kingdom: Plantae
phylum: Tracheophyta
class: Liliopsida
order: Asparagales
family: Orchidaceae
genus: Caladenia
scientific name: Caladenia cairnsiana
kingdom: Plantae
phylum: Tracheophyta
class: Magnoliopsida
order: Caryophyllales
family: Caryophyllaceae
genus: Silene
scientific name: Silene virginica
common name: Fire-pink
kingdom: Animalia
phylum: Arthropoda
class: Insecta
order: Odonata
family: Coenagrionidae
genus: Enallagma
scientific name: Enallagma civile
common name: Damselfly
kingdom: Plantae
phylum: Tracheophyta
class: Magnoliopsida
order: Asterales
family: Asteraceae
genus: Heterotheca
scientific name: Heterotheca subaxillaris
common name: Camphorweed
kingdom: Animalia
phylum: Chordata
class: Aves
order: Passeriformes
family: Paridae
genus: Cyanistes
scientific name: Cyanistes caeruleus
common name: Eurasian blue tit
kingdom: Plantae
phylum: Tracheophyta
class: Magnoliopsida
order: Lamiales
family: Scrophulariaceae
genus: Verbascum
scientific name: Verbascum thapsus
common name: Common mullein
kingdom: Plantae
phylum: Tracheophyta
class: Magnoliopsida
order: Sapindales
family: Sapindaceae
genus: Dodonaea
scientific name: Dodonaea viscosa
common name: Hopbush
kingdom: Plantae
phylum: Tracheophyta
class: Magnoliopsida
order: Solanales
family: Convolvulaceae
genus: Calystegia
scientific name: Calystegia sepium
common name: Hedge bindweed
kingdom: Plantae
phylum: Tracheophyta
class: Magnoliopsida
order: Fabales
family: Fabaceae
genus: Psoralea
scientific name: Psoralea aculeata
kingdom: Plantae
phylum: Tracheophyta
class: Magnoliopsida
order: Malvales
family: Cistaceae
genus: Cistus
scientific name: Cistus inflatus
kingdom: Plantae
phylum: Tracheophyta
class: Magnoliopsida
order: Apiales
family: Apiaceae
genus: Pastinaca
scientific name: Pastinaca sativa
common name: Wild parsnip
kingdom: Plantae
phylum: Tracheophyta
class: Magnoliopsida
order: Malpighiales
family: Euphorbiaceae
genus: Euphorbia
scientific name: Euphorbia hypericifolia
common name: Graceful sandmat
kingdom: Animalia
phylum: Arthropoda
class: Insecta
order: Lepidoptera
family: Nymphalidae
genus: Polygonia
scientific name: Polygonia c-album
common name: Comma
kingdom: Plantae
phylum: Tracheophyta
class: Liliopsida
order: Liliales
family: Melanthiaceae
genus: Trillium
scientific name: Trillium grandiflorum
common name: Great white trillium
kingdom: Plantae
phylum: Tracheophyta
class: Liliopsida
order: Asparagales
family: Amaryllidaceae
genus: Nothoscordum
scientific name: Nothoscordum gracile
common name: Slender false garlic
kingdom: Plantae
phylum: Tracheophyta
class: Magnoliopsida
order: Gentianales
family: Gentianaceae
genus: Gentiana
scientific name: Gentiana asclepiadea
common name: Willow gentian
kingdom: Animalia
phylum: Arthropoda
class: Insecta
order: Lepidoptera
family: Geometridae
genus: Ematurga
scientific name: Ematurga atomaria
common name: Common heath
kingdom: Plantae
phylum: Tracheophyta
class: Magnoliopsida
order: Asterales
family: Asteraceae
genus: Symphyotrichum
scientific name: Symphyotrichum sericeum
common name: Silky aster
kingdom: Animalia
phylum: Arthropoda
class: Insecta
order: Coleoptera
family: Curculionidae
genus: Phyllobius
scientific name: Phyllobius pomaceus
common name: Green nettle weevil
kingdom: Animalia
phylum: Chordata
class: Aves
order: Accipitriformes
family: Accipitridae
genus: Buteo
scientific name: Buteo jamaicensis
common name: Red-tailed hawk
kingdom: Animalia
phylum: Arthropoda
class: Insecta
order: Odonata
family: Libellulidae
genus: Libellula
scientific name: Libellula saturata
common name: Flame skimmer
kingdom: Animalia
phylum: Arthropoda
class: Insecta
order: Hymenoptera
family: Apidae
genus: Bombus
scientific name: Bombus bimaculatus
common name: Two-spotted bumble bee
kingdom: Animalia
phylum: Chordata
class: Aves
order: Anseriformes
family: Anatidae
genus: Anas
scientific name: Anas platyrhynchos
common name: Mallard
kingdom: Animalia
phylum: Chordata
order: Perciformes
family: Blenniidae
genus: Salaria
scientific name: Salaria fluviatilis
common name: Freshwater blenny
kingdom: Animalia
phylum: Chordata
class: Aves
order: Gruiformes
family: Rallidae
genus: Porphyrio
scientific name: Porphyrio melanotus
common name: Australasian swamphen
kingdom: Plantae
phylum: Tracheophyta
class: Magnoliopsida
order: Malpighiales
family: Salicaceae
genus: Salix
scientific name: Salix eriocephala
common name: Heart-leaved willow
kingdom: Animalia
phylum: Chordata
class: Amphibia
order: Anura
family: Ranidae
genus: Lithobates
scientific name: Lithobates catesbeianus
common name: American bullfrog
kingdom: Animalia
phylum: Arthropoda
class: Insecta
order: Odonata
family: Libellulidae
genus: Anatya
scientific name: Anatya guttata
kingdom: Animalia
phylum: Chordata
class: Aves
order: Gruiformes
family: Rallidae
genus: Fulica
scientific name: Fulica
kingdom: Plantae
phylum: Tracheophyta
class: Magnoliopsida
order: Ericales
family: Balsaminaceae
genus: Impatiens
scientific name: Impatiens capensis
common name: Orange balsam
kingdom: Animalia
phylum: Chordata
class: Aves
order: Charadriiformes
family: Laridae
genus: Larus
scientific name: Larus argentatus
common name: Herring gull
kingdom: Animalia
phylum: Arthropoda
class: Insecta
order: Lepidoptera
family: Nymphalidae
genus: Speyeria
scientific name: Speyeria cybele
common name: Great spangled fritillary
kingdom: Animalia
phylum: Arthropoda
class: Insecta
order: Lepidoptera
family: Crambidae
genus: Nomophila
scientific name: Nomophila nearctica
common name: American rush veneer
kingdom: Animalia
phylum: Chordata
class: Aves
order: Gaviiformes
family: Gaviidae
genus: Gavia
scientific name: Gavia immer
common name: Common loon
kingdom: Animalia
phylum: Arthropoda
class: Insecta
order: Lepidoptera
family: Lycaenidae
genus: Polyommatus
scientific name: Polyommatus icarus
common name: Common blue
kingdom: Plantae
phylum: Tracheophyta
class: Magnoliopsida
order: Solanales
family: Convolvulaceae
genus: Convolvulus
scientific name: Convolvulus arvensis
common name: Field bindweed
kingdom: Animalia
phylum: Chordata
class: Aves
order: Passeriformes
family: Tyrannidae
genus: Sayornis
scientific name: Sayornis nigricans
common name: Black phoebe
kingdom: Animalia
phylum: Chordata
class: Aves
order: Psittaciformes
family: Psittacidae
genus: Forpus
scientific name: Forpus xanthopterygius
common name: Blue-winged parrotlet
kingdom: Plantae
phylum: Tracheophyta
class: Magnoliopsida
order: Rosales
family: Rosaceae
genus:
········
What the task requires:
Copy out all of the data above verbatim, keeping every line in its original order.

Exercise answer:
kingdom: Plantae
phylum: Tracheophyta
class: Liliopsida
order: Asparagales
family: Orchidaceae
genus: Caladenia
scientific name: Caladenia cairnsiana
kingdom: Plantae
phylum: Tracheophyta
class: Magnoliopsida
order: Caryophyllales
family: Caryophyllaceae
genus: Silene
scientific name: Silene virginica
common name: Fire-pink
kingdom: Animalia
phylum: Arthropoda
class: Insecta
order: Odonata
family: Coenagrionidae
genus: Enallagma
scientific name: Enallagma civile
common name: Damselfly
kingdom: Plantae
phylum: Tracheophyta
class: Magnoliopsida
order: Asterales
family: Asteraceae
genus: Heterotheca
scientific name: Heterotheca subaxillaris
common name: Camphorweed
kingdom: Animalia
phylum: Chordata
class: Aves
order: Passeriformes
family: Paridae
genus: Cyanistes
scientific name: Cyanistes caeruleus
common name: Eurasian blue tit
kingdom: Plantae
phylum: Tracheophyta
class: Magnoliopsida
order: Lamiales
family: Scrophulariaceae
genus: Verbascum
scientific name: Verbascum thapsus
common name: Common mullein
kingdom: Plantae
phylum: Tracheophyta
class: Magnoliopsida
order: Sapindales
family: Sapindaceae
genus: Dodonaea
scientific name: Dodonaea viscosa
common name: Hopbush
kingdom: Plantae
phylum: Tracheophyta
class: Magnoliopsida
order: Solanales
family: Convolvulaceae
genus: Calystegia
scientific name: Calystegia sepium
common name: Hedge bindweed
kingdom: Plantae
phylum: Tracheophyta
class: Magnoliopsida
order: Fabales
family: Fabaceae
genus: Psoralea
scientific name: Psoralea aculeata
kingdom: Plantae
phylum: Tracheophyta
class: Magnoliopsida
order: Malvales
family: Cistaceae
genus: Cistus
scientific name: Cistus inflatus
kingdom: Plantae
phylum: Tracheophyta
class: Magnoliopsida
order: Apiales
family: Apiaceae
genus: Pastinaca
scientific name: Pastinaca sativa
common name: Wild parsnip
kingdom: Plantae
phylum: Tracheophyta
class: Magnoliopsida
order: Malpighiales
family: Euphorbiaceae
genus: Euphorbia
scientific name: Euphorbia hypericifolia
common name: Graceful sandmat
kingdom: Animalia
phylum: Arthropoda
class: Insecta
order: Lepidoptera
family: Nymphalidae
genus: Polygonia
scientific name: Polygonia c-album
common name: Comma
kingdom: Plantae
phylum: Tracheophyta
class: Liliopsida
order: Liliales
family: Melanthiaceae
genus: Trillium
scientific name: Trillium grandiflorum
common name: Great white trillium
kingdom: Plantae
phylum: Tracheophyta
class: Liliopsida
order: Asparagales
family: Amaryllidaceae
genus: Nothoscordum
scientific name: Nothoscordum gracile
common name: Slender false garlic
kingdom: Plantae
phylum: Tracheophyta
class: Magnoliopsida
order: Gentianales
family: Gentianaceae
genus: Gentiana
scientific name: Gentiana asclepiadea
common name: Willow gentian
kingdom: Animalia
phylum: Arthropoda
class: Insecta
order: Lepidoptera
family: Geometridae
genus: Ematurga
scientific name: Ematurga atomaria
common name: Common heath
kingdom: Plantae
phylum: Tracheophyta
class: Magnoliopsida
order: Asterales
family: Asteraceae
genus: Symphyotrichum
scientific name: Symphyotrichum sericeum
common name: Silky aster
kingdom: Animalia
phylum: Arthropoda
class: Insecta
order: Coleoptera
family: Curculionidae
genus: Phyllobius
scientific name: Phyllobius pomaceus
common name: Green nettle weevil
kingdom: Animalia
phylum: Chordata
class: Aves
order: Accipitriformes
family: Accipitridae
genus: Buteo
scientific name: Buteo jamaicensis
common name: Red-tailed hawk
kingdom: Animalia
phylum: Arthropoda
class: Insecta
order: Odonata
family: Libellulidae
genus: Libellula
scientific name: Libellula saturata
common name: Flame skimmer
kingdom: Animalia
phylum: Arthropoda
class: Insecta
order: Hymenoptera
family: Apidae
genus: Bombus
scientific name: Bombus bimaculatus
common name: Two-spotted bumble bee
kingdom: Animalia
phylum: Chordata
class: Aves
order: Anseriformes
family: Anatidae
genus: Anas
scientific name: Anas platyrhynchos
common name: Mallard
kingdom: Animalia
phylum: Chordata
order: Perciformes
family: Blenniidae
genus: Salaria
scientific name: Salaria fluviatilis
common name: Freshwater blenny
kingdom: Animalia
phylum: Chordata
class: Aves
order: Gruiformes
family: Rallidae
genus: Porphyrio
scientific name: Porphyrio melanotus
common name: Australasian swamphen
kingdom: Plantae
phylum: Tracheophyta
class: Magnoliopsida
order: Malpighiales
family: Salicaceae
genus: Salix
scientific name: Salix eriocephala
common name: Heart-leaved willow
kingdom: Animalia
phylum: Chordata
class: Amphibia
order: Anura
family: Ranidae
genus: Lithobates
scientific name: Lithobates catesbeianus
common name: American bullfrog
kingdom: Animalia
phylum: Arthropoda
class: Insecta
order: Odonata
family: Libellulidae
genus: Anatya
scientific name: Anatya guttata
kingdom: Animalia
phylum: Chordata
class: Aves
order: Gruiformes
family: Rallidae
genus: Fulica
scientific name: Fulica
kingdom: Plantae
phylum: Tracheophyta
class: Magnoliopsida
order: Ericales
family: Balsaminaceae
genus: Impatiens
scientific name: Impatiens capensis
common name: Orange balsam
kingdom: Animalia
phylum: Chordata
class: Aves
order: Charadriiformes
family: Laridae
genus: Larus
scientific name: Larus argentatus
common name: Herring gull
kingdom: Animalia
phylum: Arthropoda
class: Insecta
order: Lepidoptera
family: Nymphalidae
genus: Speyeria
scientific name: Speyeria cybele
common name: Great spangled fritillary
kingdom: Animalia
phylum: Arthropoda
class: Insecta
order: Lepidoptera
family: Crambidae
genus: Nomophila
scientific name: Nomophila nearctica
common name: American rush veneer
kingdom: Animalia
phylum: Chordata
class: Aves
order: Gaviiformes
family: Gaviidae
genus: Gavia
scientific name: Gavia immer
common name: Common loon
kingdom: Animalia
phylum: Arthropoda
class: Insecta
order: Lepidoptera
family: Lycaenidae
genus: Polyommatus
scientific name: Polyommatus icarus
common name: Common blue
kingdom: Plantae
phylum: Tracheophyta
class: Magnoliopsida
order: Solanales
family: Convolvulaceae
genus: Convolvulus
scientific name: Convolvulus arvensis
common name: Field bindweed
kingdom: Animalia
phylum: Chordata
class: Aves
order: Passeriformes
family: Tyrannidae
genus: Sayornis
scientific name: Sayornis nigricans
common name: Black phoebe
kingdom: Animalia
phylum: Chordata
class: Aves
order: Psittaciformes
family: Psittacidae
genus: Forpus
scientific name: Forpus xanthopterygius
common name: Blue-winged parrotlet
kingdom: Plantae
phylum: Tracheophyta
class: Magnoliopsida
order: Rosales
family: Rosaceae
genus:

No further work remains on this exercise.